The CRA represents 76 non-governmental organisations including such august bodies as Barnardos, the ISPCC, UNICEF and ASTI and has already called for a "no" vote in the referendum which, it says, if passed would contravene the UN Convention on the Rights of the Child.
In any case, CRA maintains that the amendment will not satisfactorily address the concerns the Government has raised about pressures on maternity hospitals.
The perception that those hospitals will be over-run with pregnant non-national women is a myth. On the basis of the statistics provided, the report claims that it is not possible to establish how many women have come to Ireland with the sole intent of giving birth and gaining an entitlement to Irish citizenship for their children.
Obviously, from the evidence in the Irish Examiner story yesterday, an increasing number of non-nationals from Eastern European countries and Arab states are attempting to book places in maternity hospitals here before travelling to this country for delivery.
Opponents of the referendum say it would reduce or compromise the rights of some children, while the Government insists the proposed change will not diminish the rights of non-citizens living in Ireland and would bring Ireland in line with other EU states.
Both sides are completely polarised as to what consequences will emanate from a successful outcome, which is why this newspaper has advocated the issue should be allowed more time for considered and informed debate.
The unseemly haste in imposing this question which touches on one of the most fundamental Articles in the Constitution was the main reason for urging caution. It does not deny the need for the poll.
For the majority of the electorate, not attached formally to either side of the argument, this complicated and complex amendment to a large extent will be resolved by which side wins the greater amount of trust.

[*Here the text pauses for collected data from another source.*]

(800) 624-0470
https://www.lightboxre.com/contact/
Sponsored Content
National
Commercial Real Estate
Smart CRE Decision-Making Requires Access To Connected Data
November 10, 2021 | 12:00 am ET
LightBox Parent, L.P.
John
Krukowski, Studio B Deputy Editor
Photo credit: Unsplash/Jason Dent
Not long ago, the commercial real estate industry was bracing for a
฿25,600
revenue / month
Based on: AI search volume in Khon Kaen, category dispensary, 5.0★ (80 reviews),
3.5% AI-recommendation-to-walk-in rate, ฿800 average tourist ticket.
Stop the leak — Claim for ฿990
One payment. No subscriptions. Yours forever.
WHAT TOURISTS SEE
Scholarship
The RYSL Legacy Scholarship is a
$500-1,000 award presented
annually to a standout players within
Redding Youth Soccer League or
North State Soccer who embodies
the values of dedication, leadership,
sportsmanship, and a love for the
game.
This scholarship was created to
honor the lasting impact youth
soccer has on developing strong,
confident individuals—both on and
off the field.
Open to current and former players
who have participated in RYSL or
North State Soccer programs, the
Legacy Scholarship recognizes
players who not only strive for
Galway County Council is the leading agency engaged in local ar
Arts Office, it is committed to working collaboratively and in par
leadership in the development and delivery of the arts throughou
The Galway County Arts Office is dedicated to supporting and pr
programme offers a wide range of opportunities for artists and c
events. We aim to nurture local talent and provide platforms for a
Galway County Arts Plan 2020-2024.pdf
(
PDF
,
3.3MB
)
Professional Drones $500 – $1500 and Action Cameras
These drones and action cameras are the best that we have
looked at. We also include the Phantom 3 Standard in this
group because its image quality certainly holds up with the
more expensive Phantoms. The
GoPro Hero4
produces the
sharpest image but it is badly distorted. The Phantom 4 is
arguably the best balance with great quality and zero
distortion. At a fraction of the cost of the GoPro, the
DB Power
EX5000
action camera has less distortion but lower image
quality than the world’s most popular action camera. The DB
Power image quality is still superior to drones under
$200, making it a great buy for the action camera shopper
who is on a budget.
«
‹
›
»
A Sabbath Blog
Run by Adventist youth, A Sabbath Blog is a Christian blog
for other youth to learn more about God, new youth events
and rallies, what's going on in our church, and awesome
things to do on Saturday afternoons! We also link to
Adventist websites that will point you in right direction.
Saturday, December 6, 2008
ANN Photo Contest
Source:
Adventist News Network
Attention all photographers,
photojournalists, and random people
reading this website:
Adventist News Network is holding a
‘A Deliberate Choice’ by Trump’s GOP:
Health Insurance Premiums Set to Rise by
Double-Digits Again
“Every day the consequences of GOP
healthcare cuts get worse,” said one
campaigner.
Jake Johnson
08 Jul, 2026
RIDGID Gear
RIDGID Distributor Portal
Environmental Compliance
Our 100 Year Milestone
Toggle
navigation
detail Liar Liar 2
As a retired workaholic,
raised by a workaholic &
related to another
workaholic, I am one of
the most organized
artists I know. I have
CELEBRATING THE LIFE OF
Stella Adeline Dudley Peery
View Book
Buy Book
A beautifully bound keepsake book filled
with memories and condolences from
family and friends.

It is merely a matter of expediency on the part of the Government to hold the referendum on the same day as the European and local elections.
It might appear to some cynical observers that our maternity hospitals are being used as vehicles by some non-nationals to get citizenship for their children.
Nobody can deny that Irish facilities have been abused, but quantifying that abuse is difficult and impossible to project into the future.
Therefore, it makes sense to clarify the whole question of citizenship and it is sensible to allow the Dáil the control to legislate in the future for whatever circumstances might arise.
Depending on the question to be addressed, it is notoriously difficult, if not impossible, to draft a referendum amendment which is definitive, in that the future cannot be predicted.
Neither can the country be governed by faltering from one referendum to the next, Nice excepted.